So, here's a recap of what happened with my experiment in Standards Based Grading. Here's my idealistic, no-points system I started with in the fall of 2012.
There were a lot of problems with it. I had just started my graduate program, and combining the workload of redesigning how I teach and assess with the graduate workload was a bad idea. It took me a loooong time to write up meaningful feedback about what went wrong and what went right for each student. My students, despite the feedback I was writing up and the general rubric, had no idea what the difference between a "proficient" and an "advanced". They wanted me to spell it out for each topic, and I struggled to figure out a way to do that without just telling them the answers to everything. Adding the general, "I'm looking for you to pull together all of the ideas about this topic and use them and express them in a concise and mathematical way," was not an illuminating statement for them.
Most of my students were really unhappy about this grading system. They didn't want to be guinea pigs, they didn't want it to jeopardize their chances for college, they didn't think it was fair. Near the end of the semester, my director and our college counselor joined me in the classroom and ran a discussion with the students to let them say what they needed to say. I stayed (mostly) silent, and took notes on what they were saying. Here's a summary of the major points:
- Ease into it – start with younger students, not seniors!
- HW optional a bad idea… it won’t get done, despite the best intentions. Grade it.
- Need more help determining what each level of work looks like
- Are they being graded against a standard or other students’ work?
- Scaffold communicating what they understand
- Don’t like grade fluctuations, want some stability to count on.
- Different from previous courses – getting the answer isn't the focus anymore.

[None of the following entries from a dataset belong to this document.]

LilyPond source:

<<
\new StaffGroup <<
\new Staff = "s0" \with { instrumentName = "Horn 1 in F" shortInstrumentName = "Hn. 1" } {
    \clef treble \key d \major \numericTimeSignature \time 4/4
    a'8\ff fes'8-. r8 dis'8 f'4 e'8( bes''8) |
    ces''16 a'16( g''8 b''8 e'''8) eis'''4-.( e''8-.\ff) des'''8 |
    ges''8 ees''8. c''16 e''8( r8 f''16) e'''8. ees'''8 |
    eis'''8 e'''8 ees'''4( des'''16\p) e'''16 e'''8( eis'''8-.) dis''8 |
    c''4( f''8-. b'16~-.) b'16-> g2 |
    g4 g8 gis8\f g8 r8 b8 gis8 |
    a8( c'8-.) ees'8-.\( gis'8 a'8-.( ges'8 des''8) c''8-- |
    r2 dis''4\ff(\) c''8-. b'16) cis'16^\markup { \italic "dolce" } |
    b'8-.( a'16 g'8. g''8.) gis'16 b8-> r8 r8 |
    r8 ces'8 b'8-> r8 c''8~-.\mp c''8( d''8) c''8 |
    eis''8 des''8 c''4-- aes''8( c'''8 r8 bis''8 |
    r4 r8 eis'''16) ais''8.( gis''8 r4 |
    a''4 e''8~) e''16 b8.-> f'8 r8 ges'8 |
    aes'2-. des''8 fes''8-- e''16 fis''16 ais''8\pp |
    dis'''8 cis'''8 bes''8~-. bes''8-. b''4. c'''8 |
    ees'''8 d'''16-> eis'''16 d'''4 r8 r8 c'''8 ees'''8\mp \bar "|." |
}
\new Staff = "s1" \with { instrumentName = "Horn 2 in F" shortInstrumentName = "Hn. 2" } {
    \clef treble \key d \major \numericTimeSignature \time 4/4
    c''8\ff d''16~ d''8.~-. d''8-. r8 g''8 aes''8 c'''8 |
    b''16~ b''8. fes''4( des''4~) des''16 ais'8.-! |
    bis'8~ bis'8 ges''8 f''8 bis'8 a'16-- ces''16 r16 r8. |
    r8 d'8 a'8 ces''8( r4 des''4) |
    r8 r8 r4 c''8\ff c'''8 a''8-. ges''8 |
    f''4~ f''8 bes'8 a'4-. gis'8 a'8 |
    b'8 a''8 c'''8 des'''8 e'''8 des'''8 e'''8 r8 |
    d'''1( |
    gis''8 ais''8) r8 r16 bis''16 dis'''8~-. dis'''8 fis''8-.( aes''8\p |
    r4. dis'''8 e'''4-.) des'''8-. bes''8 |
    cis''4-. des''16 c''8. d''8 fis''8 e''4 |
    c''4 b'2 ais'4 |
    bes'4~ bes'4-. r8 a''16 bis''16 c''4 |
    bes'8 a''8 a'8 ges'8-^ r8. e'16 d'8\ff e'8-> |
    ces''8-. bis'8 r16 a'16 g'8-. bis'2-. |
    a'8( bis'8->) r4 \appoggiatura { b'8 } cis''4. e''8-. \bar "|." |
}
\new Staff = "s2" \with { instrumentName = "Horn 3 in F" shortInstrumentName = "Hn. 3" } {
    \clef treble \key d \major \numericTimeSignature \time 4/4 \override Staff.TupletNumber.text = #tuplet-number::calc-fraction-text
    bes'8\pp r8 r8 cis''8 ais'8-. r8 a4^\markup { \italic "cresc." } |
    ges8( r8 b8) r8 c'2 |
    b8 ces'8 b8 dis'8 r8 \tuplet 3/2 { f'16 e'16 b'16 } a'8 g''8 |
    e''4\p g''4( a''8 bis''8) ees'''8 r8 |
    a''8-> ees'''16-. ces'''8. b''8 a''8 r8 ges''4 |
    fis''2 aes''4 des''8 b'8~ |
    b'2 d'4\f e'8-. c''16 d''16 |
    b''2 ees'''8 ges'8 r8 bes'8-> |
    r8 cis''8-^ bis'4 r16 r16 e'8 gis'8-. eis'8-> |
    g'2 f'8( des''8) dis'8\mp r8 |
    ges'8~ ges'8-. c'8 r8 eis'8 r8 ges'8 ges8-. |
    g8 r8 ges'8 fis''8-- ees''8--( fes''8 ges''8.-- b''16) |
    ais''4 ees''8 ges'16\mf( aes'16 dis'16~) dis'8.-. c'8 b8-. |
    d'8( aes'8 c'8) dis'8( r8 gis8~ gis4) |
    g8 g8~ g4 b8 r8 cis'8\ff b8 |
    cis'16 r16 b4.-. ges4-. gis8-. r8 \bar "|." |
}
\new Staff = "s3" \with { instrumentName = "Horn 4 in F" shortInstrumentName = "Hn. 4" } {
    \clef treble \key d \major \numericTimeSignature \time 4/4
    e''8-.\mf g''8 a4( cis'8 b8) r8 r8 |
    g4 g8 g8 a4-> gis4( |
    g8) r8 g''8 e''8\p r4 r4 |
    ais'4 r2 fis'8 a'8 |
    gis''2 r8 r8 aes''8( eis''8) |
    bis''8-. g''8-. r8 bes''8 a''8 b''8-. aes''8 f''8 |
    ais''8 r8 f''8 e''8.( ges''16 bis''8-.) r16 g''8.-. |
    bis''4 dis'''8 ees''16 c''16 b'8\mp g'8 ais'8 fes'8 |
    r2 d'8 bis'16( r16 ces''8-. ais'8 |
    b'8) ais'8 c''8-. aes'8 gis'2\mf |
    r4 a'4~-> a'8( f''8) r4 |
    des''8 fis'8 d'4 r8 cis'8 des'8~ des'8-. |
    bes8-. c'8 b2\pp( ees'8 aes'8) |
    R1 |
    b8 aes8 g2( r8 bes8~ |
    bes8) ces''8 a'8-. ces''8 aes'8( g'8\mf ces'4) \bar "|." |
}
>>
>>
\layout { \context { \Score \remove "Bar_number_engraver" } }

- Oral assessments are a great idea
The open discussion helped adjust the mood of the classroom, and I tried to implement some of those suggestions in our last few weeks of class, but they knew that I wouldn't change the whole system for just a few weeks.
But I certainly did for the next semester, Spring 2013 (we're on a 4x4 block schedule, so I had new classes). I was exhausted from trying to keep up with the workload of my system and looking to both ease up on how much work it was and how much complaining I got. So I gave up the "no points" idea and my 5 levels of achievement. Instead, I would take my assessments, figure out how many points there were for each skill in each problem and total them up. I didn't use a fixed 5 or 10 points for skills. It made it easier to grade, and for students to see what points they didn't earn. I was still writing comments for them, but they weren't quite as involved. The downside was that each time we reassessed a skill as a class, the base number of points changed. That made it a little harder to look at the scores as a quick reference for growth or decay over time.
I was going to say that another downside was a return to a fixation on getting points, but given how much trouble the previous class gave me over "Why isn't this advanced? See I had this thing that SHE wrote about..." I'm not sure there really was a change in mindset. Just a change in terminology.
I'm not really sure if what I'm doing counts as SBG anymore, since I'm using points again, but I kept the aspects that focused on growth over time and communicating what skills need to be worked on, so I'm going to call it an SBG-hybrid. I feel guilty from time to time when colleagues still refer to what I do as SBG, but this post by Frank Noschese eases that a bit.